Provided data section start

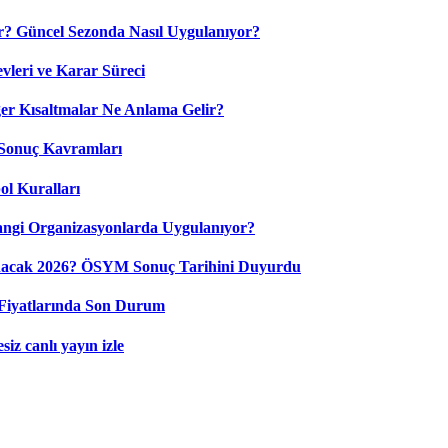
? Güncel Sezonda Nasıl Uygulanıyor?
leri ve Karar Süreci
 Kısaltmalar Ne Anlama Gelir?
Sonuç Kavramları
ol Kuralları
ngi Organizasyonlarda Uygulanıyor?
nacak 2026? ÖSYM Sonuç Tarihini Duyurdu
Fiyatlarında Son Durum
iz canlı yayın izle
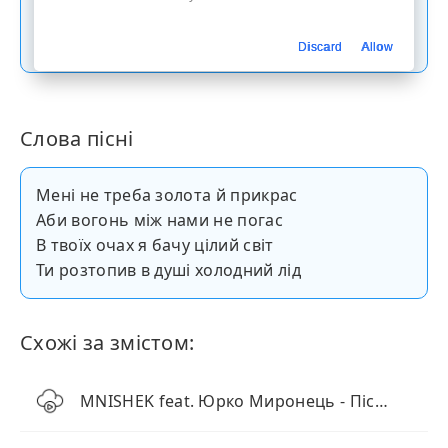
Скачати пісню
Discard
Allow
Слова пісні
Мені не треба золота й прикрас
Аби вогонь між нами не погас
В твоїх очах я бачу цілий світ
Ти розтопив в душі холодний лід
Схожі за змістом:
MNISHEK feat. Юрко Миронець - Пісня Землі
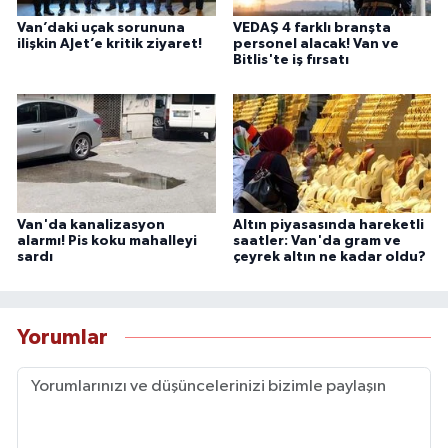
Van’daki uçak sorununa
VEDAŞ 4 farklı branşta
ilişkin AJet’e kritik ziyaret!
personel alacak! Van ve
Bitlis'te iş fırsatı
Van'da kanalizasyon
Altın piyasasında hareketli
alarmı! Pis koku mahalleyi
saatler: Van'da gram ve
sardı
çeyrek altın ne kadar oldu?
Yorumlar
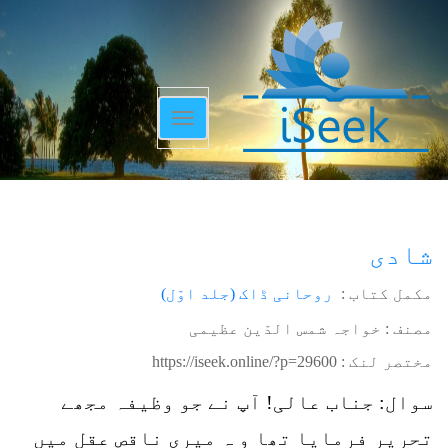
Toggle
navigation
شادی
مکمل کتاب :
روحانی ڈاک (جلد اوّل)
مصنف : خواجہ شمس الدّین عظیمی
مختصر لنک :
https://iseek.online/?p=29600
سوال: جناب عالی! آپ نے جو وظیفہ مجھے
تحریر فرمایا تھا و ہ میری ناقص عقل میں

Provided data section end
Provided data section start

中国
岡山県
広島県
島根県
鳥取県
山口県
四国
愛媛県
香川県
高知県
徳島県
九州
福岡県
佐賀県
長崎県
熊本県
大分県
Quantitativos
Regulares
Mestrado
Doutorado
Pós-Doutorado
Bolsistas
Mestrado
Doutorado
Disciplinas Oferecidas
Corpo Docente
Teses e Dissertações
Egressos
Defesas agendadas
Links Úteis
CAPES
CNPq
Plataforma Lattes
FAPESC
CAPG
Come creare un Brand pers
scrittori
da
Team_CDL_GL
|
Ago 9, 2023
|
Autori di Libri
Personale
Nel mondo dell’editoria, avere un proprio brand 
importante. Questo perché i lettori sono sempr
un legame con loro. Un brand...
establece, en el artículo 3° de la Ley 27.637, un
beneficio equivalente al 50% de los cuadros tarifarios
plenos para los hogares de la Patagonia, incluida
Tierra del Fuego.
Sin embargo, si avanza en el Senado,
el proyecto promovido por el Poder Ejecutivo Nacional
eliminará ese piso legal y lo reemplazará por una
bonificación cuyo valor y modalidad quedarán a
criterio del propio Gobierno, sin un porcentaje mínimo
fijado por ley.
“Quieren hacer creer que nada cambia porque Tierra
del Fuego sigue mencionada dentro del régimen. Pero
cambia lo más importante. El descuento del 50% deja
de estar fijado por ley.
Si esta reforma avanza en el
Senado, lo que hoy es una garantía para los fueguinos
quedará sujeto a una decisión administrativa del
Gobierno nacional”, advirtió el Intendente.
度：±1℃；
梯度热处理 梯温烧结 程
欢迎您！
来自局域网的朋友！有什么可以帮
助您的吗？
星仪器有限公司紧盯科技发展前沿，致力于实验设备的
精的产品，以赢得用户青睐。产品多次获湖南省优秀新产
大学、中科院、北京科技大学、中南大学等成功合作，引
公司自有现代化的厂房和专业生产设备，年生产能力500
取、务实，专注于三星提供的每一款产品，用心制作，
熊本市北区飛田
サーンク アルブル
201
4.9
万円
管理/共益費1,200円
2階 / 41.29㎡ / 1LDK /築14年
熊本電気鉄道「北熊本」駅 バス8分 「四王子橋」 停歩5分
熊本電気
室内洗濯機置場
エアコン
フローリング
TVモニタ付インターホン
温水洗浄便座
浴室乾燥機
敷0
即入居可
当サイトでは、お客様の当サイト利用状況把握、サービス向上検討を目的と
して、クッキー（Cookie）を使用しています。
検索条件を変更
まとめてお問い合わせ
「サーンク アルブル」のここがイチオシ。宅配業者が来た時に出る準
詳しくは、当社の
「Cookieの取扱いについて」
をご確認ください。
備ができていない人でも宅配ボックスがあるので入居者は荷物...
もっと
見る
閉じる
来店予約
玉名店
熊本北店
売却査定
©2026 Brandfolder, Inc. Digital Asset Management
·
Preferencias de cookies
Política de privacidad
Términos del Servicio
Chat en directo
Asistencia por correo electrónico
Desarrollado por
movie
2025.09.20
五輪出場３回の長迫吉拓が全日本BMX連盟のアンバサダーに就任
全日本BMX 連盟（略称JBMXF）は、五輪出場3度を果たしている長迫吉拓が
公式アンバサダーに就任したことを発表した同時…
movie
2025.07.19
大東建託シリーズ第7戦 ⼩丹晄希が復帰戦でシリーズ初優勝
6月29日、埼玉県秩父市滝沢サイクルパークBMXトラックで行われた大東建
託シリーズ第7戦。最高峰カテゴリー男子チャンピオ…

Provided data section end
Provided data section start

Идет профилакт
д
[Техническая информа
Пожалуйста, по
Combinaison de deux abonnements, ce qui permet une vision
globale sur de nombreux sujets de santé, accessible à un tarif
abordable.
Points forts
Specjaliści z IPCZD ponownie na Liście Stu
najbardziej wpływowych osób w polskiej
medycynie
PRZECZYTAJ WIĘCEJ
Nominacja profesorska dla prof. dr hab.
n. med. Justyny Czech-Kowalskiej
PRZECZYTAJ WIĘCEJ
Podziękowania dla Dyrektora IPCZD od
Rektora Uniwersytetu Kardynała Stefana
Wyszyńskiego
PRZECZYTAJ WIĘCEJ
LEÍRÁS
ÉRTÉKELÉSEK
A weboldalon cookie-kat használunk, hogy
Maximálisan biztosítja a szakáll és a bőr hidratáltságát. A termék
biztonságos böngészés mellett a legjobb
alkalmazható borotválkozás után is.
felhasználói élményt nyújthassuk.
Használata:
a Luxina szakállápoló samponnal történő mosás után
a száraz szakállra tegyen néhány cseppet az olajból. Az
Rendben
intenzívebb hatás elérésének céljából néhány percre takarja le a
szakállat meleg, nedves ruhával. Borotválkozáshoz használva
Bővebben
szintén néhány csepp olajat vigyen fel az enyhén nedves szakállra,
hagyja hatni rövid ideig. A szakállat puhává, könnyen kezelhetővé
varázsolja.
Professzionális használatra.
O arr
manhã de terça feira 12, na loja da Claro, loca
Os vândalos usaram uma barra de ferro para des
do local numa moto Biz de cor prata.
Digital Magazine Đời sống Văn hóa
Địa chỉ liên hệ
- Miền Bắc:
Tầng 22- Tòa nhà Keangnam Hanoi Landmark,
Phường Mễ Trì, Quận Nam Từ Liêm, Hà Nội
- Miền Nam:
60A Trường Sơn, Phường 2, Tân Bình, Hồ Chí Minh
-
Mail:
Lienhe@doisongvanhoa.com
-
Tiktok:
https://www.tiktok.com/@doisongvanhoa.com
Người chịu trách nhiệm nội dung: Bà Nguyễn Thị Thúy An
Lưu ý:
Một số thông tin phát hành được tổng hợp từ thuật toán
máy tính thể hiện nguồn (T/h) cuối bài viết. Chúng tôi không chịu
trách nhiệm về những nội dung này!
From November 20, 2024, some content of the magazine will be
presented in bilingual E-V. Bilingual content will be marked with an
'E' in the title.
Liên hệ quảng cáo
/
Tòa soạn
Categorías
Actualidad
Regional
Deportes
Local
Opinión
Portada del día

Provided data section end

> [Exercise prompt] Please retype the part of the rows that opens with the line containing "Van’daki uçak sorununa" and closes with the line containing "تحریر فرمایا تھا و ہ میری ناقص عقل میں". Leave the pictures out of your answer.

> [Answer to this task]
Van’daki uçak sorununa
VEDAŞ 4 farklı branşta
ilişkin AJet’e kritik ziyaret!
personel alacak! Van ve
Bitlis'te iş fırsatı
Van'da kanalizasyon
Altın piyasasında hareketli
alarmı! Pis koku mahalleyi
saatler: Van'da gram ve
sardı
çeyrek altın ne kadar oldu?
Yorumlar
Toggle
navigation
شادی
مکمل کتاب :
روحانی ڈاک (جلد اوّل)
مصنف : خواجہ شمس الدّین عظیمی
مختصر لنک :
https://iseek.online/?p=29600
سوال: جناب عالی! آپ نے جو وظیفہ مجھے
تحریر فرمایا تھا و ہ میری ناقص عقل میں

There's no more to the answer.